Bronchoscopy is a safe, minimally invasive, and well-tolerated procedure for pediatric airway assessment. BALF enables diagnostic evaluation of various pulmonary infections (14). While traditional microbial cultures remain the gold standard (15), they require long turnaround times, are low in sensitivity, and have limited capacity to detect rare or atypical pathogens (16). PCR-based detection methods are faster but rely on predesigned primers and can only identify known organisms. In contrast, NGS offers high sensitivity, cost-effectiveness, low sample volume requirements, and the ability to detect DNA and RNA pathogens simultaneously (17). In this case, NGS provided definitive evidence for Cryptococcus neoformans infection and prevented the need for surgical biopsy, as traditional cultures and smear microscopy were both negative.

Cryptococcus neoformans can also induce allergic bronchopulmonary mycosis, characterized by Th2 cytokine production, elevated IgE, eosinophilia, and macrophage activation (18). This may explain the elevated serum IgE levels observed in our patient. However, in this case, eosinophilia was not prominent.

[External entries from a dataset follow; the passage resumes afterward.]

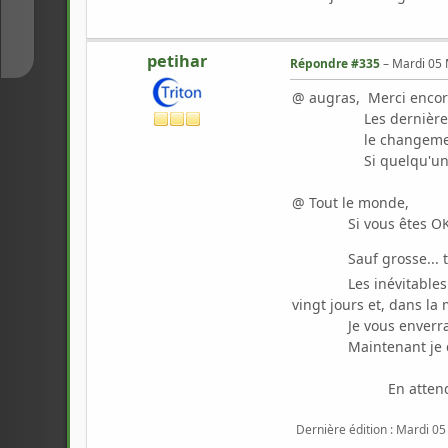
↓
petihar
Répondre #335
–
Mardi 05 
@ augras, Merci encore
Les dernières correc
le changement d'icô
Si quelqu'un veut s'y
@ Tout le monde,
Si vous êtes OK 
Sauf grosse... très 
Les inévitables défaut
vingt jours et, dans la
Je vous enverrai très
Maintenant je dois
En attendant, bon
Dernière édition
: Mardi 05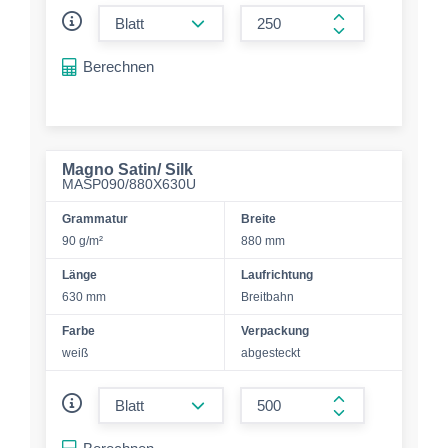
form.decrease-amount
form.increase-a
Berechnen
Magno Satin/ Silk
MASP090/880X630U
Grammatur
Breite
90 g/m²
880 mm
Länge
Laufrichtung
630 mm
Breitbahn
Farbe
Verpackung
weiß
abgesteckt
form.decrease-amount
form.increase-a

For treatment of cryptococcal mediastinal granuloma, we followed standard protocols for severe cryptococcal infection, involving three phases: induction, consolidation, and maintenance. Induction therapy consists of intravenous liposomal amphotericin B plus flucytosine for 2–4 weeks, followed by an 8-week consolidation phase with fluconazole (19). Combination therapy significantly improves survival compared to amphotericin monotherapy (20). Maintenance therapy with low-dose fluconazole for up to one year helps prevent recurrence (21).

In conclusion, we report a rare pediatric case of mediastinal enlargement caused by cryptococcal infection through parrot exposure. Diagnosis was successfully achieved using metagenomic NGS, avoiding the trauma and risk associated with surgical biopsy.